Tâches demandées:
(A) Recopiez mot pour mot le passage sur le mariage au Japon, de « Écran d’accueil de » jusqu'à « renforcée en 2008. ».
(B) Veuillez citer à l'identique les lignes de la liste, depuis son début jusqu'à la ligne contenant « N63TU2 S63 N54 », celle-ci comprise.

Passage cité:
══════
Le mariage aujourd’hui au Japon

Les applications de « matching », sauveurs du mariage au Japon ?

Société

Ces dernières années au Japon, on assiste à une multiplication de mariages de couples qui se sont connus par l’intermédiaire d’applications de matching. Quels sont les services qu’elles proposent ? Comment ces personnes ont-elles fait connaissance, puis se sont-elles mariées ? La gérante de l’application la plus populaire et des utilisateurs nous répondent.

Examen drastique de toutes les inscriptions et élimination de toutes les demandes suspectes

Alors que la proportion de célibataires dans la population japonaise augmente, une application de matching se pose en sauveur du mariage. À tout le moins, le nombre d’inscrits ne permet plus de dire que ce type de service ne concerne qu’une frange de la population. L’application la plus importante du secteur, « Pairs », qui fut créée en 2012, compte 8 millions d’utilisateurs. Et d’autres services sont apparus depuis, telles « Omiai » ou « With ».

Écran d’accueil de l’application de matching « Pairs » (à gauche) et écran après connexion (à droite). (Photo avec l’aimable autorisation de Eureka)

En quoi ces applications diffèrent-elles des soi-disant sites de rencontres du passé ? Il se trouve que ces derniers sont dorénavant contrôlés par la loi de 2003 de prévention de la criminalité. Mais les affaires d’extorsion, de vol et de viol dont ont été victimes des collégiens et lycéens n’ont pas cessé, et la règlementation a été renforcée en 2008.
══════
Données à traiter:
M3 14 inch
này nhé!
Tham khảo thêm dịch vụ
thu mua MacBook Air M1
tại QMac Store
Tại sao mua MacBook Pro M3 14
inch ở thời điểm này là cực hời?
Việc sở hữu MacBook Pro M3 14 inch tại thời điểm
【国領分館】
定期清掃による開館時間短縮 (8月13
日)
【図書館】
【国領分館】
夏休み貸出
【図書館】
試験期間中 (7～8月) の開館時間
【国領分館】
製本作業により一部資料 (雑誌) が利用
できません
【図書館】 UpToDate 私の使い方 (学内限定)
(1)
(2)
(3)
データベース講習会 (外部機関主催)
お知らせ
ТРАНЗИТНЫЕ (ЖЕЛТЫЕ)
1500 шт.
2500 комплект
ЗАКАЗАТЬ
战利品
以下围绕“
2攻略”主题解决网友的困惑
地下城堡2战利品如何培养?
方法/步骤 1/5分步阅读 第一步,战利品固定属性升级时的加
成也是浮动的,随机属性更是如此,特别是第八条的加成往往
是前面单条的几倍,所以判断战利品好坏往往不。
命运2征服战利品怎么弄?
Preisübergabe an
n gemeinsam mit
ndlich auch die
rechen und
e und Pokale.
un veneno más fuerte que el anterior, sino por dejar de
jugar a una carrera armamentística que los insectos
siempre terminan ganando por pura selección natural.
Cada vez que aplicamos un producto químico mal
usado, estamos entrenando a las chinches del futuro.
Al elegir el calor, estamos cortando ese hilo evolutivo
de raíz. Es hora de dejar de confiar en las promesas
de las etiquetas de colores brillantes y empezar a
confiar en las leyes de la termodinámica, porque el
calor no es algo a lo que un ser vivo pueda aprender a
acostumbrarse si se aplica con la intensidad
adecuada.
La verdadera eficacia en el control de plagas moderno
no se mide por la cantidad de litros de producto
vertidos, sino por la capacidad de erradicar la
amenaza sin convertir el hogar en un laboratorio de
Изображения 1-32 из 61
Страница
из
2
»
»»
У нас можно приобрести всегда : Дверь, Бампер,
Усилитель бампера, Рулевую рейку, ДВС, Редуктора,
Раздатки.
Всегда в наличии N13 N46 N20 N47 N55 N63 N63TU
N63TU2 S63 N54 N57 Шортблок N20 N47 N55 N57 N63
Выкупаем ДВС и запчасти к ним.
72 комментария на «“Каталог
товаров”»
══════
Résultats obtenus:
(A)
Écran d’accueil de l’application de matching « Pairs » (à gauche) et écran après connexion (à droite). (Photo avec l’aimable autorisation de Eureka)

En quoi ces applications diffèrent-elles des soi-disant sites de rencontres du passé ? Il se trouve que ces derniers sont dorénavant contrôlés par la loi de 2003 de prévention de la criminalité. Mais les affaires d’extorsion, de vol et de viol dont ont été victimes des collégiens et lycéens n’ont pas cessé, et la règlementation a été renforcée en 2008.

(B)
M3 14 inch
này nhé!
Tham khảo thêm dịch vụ
thu mua MacBook Air M1
tại QMac Store
Tại sao mua MacBook Pro M3 14
inch ở thời điểm này là cực hời?
Việc sở hữu MacBook Pro M3 14 inch tại thời điểm
【国領分館】
定期清掃による開館時間短縮 (8月13
日)
【図書館】
【国領分館】
夏休み貸出
【図書館】
試験期間中 (7～8月) の開館時間
【国領分館】
製本作業により一部資料 (雑誌) が利用
できません
【図書館】 UpToDate 私の使い方 (学内限定)
(1)
(2)
(3)
データベース講習会 (外部機関主催)
お知らせ
ТРАНЗИТНЫЕ (ЖЕЛТЫЕ)
1500 шт.
2500 комплект
ЗАКАЗАТЬ
战利品
以下围绕“
2攻略”主题解决网友的困惑
地下城堡2战利品如何培养?
方法/步骤 1/5分步阅读 第一步,战利品固定属性升级时的加
成也是浮动的,随机属性更是如此,特别是第八条的加成往往
是前面单条的几倍,所以判断战利品好坏往往不。
命运2征服战利品怎么弄?
Preisübergabe an
n gemeinsam mit
ndlich auch die
rechen und
e und Pokale.
un veneno más fuerte que el anterior, sino por dejar de
jugar a una carrera armamentística que los insectos
siempre terminan ganando por pura selección natural.
Cada vez que aplicamos un producto químico mal
usado, estamos entrenando a las chinches del futuro.
Al elegir el calor, estamos cortando ese hilo evolutivo
de raíz. Es hora de dejar de confiar en las promesas
de las etiquetas de colores brillantes y empezar a
confiar en las leyes de la termodinámica, porque el
calor no es algo a lo que un ser vivo pueda aprender a
acostumbrarse si se aplica con la intensidad
adecuada.
La verdadera eficacia en el control de plagas moderno
no se mide por la cantidad de litros de producto
vertidos, sino por la capacidad de erradicar la
amenaza sin convertir el hogar en un laboratorio de
Изображения 1-32 из 61
Страница
из
2
»
»»
У нас можно приобрести всегда : Дверь, Бампер,
Усилитель бампера, Рулевую рейку, ДВС, Редуктора,
Раздатки.
Всегда в наличии N13 N46 N20 N47 N55 N63 N63TU
N63TU2 S63 N54 N57 Шортблок N20 N47 N55 N57 N63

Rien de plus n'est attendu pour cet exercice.